╭──

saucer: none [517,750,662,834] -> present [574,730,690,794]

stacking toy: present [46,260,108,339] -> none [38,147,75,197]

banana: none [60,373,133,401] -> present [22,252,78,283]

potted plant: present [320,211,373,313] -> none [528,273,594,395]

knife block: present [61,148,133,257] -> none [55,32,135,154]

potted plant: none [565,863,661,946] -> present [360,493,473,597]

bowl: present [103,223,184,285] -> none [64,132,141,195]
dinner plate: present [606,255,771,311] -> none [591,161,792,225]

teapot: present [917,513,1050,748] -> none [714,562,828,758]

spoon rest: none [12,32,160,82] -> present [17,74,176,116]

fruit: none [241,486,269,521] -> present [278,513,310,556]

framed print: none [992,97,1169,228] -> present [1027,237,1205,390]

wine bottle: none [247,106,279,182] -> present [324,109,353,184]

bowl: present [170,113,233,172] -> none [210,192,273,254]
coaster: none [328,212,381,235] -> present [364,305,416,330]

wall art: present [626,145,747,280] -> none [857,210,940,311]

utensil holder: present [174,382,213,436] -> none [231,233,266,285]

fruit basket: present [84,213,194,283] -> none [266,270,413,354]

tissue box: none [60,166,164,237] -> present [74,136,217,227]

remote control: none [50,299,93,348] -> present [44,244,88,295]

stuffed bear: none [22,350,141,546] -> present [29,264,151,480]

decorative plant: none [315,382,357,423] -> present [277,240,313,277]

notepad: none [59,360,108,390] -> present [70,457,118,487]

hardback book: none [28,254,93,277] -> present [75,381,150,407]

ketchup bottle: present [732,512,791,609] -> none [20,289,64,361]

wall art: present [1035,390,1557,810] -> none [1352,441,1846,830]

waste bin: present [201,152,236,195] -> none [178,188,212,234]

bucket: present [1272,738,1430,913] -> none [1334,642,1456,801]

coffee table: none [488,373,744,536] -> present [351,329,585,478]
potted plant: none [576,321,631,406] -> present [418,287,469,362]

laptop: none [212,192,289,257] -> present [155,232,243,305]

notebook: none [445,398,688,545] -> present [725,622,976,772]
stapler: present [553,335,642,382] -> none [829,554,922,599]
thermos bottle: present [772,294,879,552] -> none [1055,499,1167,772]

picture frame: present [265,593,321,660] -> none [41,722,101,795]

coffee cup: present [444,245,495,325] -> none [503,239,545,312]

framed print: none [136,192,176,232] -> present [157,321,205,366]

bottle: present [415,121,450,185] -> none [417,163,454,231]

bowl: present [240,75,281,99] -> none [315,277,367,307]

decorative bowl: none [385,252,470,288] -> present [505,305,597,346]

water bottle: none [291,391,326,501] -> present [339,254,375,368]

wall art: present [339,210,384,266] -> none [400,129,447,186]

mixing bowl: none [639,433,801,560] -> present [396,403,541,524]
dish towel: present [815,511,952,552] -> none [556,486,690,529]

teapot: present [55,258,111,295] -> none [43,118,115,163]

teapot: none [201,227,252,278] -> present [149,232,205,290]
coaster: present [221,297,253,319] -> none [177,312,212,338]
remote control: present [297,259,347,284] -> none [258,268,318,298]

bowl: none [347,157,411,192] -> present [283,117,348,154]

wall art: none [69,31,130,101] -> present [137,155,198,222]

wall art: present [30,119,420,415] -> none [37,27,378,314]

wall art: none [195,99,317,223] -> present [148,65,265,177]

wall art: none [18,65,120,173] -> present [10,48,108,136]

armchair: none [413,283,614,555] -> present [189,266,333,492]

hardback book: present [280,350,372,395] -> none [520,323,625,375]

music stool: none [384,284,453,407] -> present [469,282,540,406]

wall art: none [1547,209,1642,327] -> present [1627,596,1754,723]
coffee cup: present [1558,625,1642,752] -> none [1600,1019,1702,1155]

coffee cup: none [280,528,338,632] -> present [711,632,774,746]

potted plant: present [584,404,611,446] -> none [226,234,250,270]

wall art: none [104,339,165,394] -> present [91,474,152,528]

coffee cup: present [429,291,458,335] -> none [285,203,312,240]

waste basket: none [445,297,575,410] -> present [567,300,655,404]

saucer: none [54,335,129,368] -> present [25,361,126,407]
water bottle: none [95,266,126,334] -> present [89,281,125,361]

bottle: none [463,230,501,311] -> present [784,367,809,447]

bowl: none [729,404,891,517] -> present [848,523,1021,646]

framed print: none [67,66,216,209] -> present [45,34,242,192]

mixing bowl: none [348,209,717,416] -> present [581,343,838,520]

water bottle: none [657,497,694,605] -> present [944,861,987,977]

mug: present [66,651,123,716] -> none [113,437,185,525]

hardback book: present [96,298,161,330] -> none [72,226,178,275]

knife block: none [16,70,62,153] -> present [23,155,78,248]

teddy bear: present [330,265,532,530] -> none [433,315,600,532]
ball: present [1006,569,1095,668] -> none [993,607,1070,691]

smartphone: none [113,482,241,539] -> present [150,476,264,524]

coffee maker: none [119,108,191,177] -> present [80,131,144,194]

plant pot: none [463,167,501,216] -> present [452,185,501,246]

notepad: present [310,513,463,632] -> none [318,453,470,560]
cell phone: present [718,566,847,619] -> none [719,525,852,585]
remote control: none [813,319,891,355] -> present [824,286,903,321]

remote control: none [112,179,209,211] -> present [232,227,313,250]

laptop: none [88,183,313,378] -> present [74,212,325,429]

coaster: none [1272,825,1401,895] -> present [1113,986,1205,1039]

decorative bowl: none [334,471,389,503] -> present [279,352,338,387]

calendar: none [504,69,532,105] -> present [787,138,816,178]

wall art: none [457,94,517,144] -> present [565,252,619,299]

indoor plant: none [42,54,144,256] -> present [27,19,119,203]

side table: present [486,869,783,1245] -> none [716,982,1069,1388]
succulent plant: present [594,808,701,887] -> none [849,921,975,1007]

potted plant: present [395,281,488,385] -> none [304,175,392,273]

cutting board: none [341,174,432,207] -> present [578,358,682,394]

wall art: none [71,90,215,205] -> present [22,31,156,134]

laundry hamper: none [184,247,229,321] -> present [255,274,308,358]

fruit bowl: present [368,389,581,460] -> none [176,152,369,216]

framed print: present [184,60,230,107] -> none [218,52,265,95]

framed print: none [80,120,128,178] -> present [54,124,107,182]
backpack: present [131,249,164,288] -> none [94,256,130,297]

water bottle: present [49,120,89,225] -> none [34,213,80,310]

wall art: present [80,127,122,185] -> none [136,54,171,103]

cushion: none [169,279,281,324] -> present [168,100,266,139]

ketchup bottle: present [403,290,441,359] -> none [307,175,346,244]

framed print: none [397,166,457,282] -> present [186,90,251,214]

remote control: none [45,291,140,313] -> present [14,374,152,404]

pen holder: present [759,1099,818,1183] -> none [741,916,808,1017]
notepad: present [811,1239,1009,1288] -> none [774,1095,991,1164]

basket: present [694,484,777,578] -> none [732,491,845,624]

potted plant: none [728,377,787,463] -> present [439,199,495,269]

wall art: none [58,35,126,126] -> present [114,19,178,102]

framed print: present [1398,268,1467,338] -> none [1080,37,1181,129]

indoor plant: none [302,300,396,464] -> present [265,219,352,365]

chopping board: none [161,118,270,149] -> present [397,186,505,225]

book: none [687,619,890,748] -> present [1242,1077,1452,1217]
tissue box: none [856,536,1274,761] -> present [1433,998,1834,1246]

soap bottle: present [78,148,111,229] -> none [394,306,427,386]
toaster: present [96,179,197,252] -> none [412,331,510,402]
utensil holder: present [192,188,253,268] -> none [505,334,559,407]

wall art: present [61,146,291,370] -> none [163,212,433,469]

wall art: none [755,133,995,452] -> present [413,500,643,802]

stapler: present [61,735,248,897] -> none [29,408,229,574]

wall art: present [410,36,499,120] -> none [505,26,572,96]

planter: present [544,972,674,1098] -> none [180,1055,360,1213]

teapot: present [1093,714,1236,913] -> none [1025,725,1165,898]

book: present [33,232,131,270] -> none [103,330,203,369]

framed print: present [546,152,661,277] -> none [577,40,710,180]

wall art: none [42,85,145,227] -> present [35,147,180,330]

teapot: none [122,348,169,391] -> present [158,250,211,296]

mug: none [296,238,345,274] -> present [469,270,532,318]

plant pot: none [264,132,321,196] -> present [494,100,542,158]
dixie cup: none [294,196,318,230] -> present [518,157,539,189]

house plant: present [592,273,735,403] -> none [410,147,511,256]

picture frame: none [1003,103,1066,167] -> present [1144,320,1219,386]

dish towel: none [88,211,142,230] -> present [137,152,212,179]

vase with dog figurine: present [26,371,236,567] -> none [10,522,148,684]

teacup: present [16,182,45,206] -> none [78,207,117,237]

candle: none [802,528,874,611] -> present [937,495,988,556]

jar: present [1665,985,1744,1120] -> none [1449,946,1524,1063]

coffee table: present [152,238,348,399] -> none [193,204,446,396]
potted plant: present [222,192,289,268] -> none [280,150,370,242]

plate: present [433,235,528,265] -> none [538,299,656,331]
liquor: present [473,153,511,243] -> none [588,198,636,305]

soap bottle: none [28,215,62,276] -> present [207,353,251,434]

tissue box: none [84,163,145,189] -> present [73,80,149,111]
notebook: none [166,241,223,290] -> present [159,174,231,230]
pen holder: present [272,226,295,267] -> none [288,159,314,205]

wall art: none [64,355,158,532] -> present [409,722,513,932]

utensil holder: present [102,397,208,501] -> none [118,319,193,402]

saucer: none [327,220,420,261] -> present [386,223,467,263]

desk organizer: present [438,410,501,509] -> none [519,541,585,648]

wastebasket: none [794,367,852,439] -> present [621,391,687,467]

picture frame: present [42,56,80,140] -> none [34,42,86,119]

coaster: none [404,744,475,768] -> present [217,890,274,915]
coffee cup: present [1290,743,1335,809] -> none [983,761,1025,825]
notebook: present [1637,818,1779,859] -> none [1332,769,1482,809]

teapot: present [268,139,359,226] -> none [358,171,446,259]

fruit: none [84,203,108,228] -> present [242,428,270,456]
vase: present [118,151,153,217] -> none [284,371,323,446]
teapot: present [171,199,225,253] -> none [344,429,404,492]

╰──

TASK ITEM
Copy out every line of the listing that contains the string "utensil".

EXERCISE RESPONSE
utensil holder: present [174,382,213,436] -> none [231,233,266,285]
utensil holder: present [192,188,253,268] -> none [505,334,559,407]
utensil holder: present [102,397,208,501] -> none [118,319,193,402]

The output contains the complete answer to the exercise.